Différents scénarios ont été conçus pour les centres commerciaux qui accueillent habituellement le père Noël et son royaume, a-t-il dit.

«Une chose est sûre : tous nos scénarios respecteront la distanciation sociale ainsi que les directives émises par les différentes autorités de santé publique et gouvernementales», indique le message.

Le centre Laurier Québec est le seul des quatre grands centres commerciaux, gérés par Ivanhoé Cambridge, qui a historiquement eu un père Noël.

«On est toujours en train d’évaluer différents scénarios […] qui respecteraient les directives émises par le gouvernement», a indiqué la porte-parole Katherine Roux Groleau.

Comme partout ailleurs, elle a affirmé que des ajustements pourraient être apportés en cours de route en fonction de la situation épidémiologique.

Concurrencer l’achat en ligne

Plus que jamais durant cette période des fêtes, les centres commerciaux doivent répliquer de façon «forte» et «marquée» pour distinguer leur offre face à la tendance du commerce en ligne, estime le professeur de marketing à l’École de gestion de l’Université de Sherbrooke, Deny Bélisle.

Non seulement les consommateurs sont plus compétents et plus confortables à acheter sur le Web, mais en raison de la pandémie ils craignent davantage d’aller en magasin.

«Ces deux phénomènes-là, mis ensemble, c’est des menaces très importantes pour les magasins physiques (et) pour les promoteurs de centres commerciaux», soutient le professeur Bélisle.

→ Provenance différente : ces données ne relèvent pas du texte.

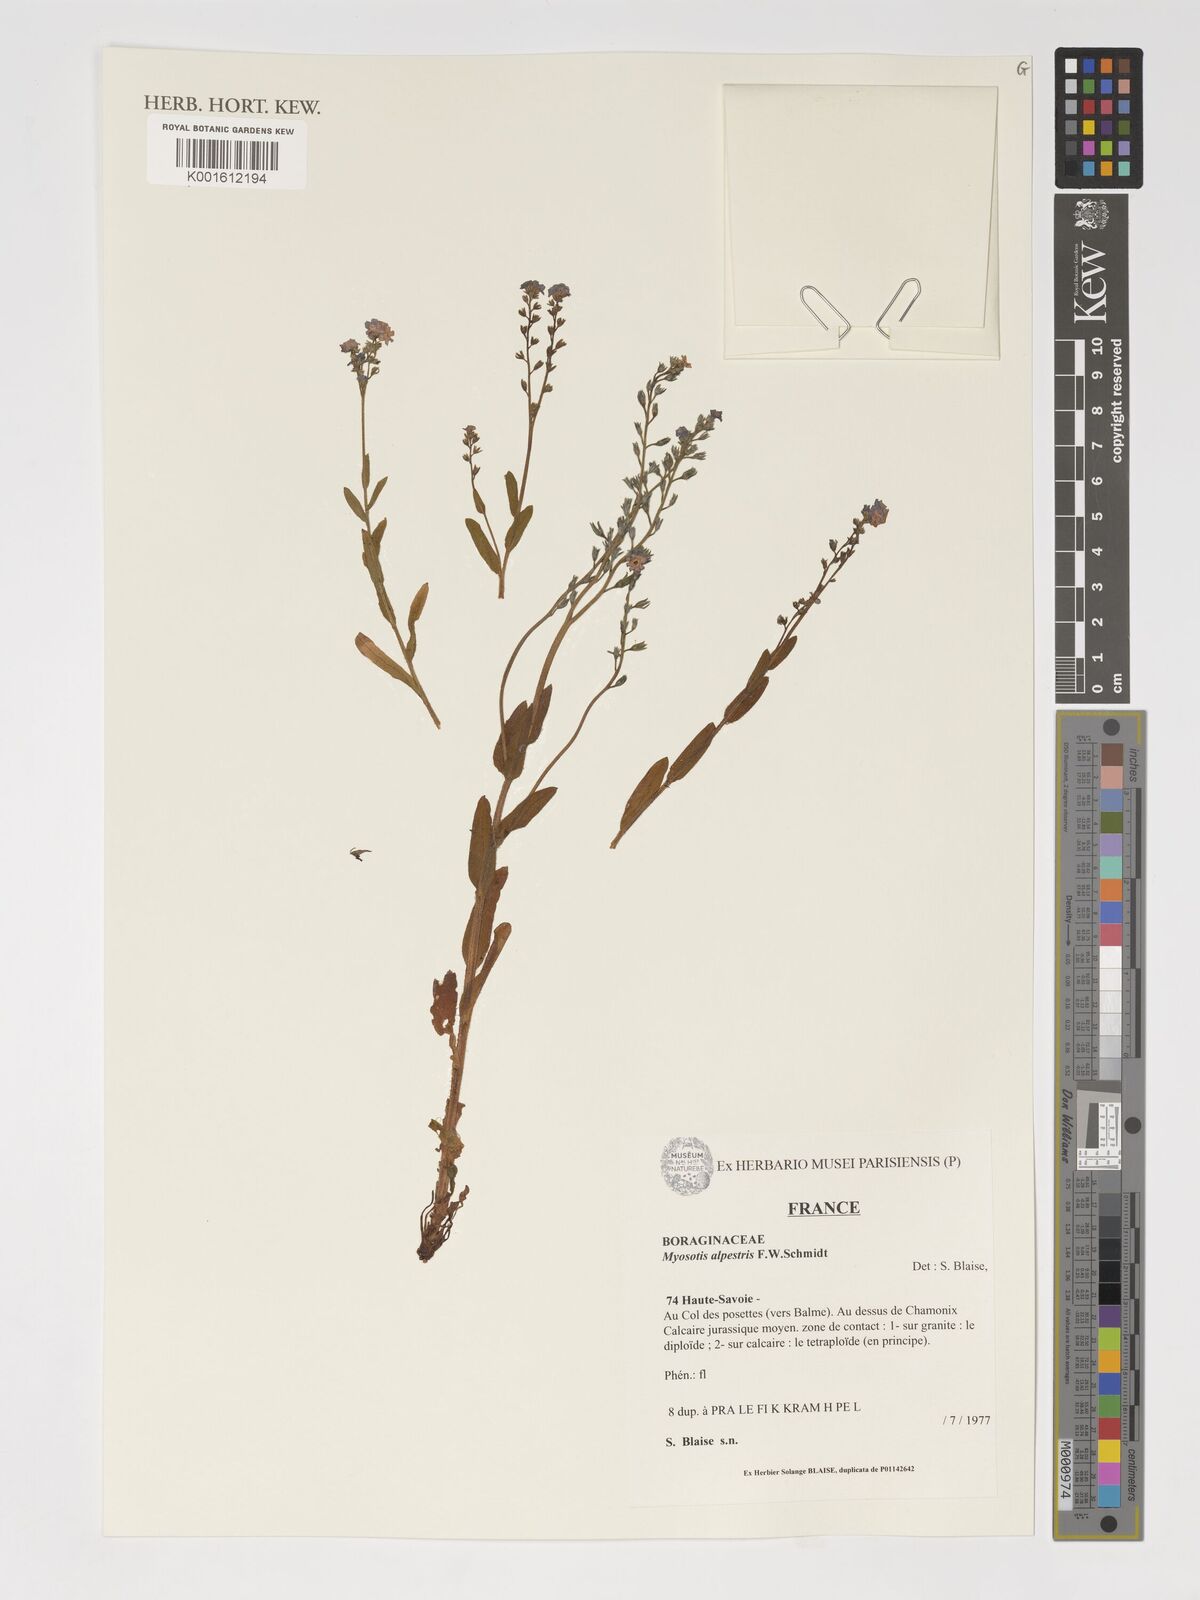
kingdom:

Les centres commerciaux savent que l’«aspect expérientiel» distingue grandement un achat fait en personne du même achat fait en ligne.

«Sur Amazon, il n’y a pas de décoration, il n’y a pas de père Noël, a-t-il illustré. C’est pour ça que les promoteurs de centres commerciaux ne disent pas : « On abandonne. On va mettre trois banderoles et ça va fonctionner. »»

De manière générale, selon lui, les stratégies qui vont favoriser l’achalandage — en impliquant la présence physique de l’enfant — risquent d’être les plus intéressantes pour les centres commerciaux, étant donné que la présence du père Noël entraîne «des émotions qui ont un impact positif sur la consommation».

Ceux qui proposeront une expérience entièrement virtuelle pouvant être vécue de l’extérieur ne se tirent pas nécessairement dans le pied puisqu’ils permettent de donner de la crédibilité à l’endroit, voire même de possiblement communiquer de l’information aux consommateurs, de leur communiquer des promotions ou de collecter des données à leur sujet.

La période des fêtes a une importance «énorme» pour les centres commerciaux, a-t-il souligné. L’achalandage est habituellement à son comble et les ventes sont les plus importantes de l’année. «Si on rate notre coup pour la période des fêtes, ça fait mal financièrement», résume M. Bélisle.

Il remarque que bien que pour les centres commerciaux la présence du père Noël a un objectif mercantile, elle permet de créer «des relations où tout le monde gagne» puisque les parents et leurs enfants passent un moment agréable et font des achats.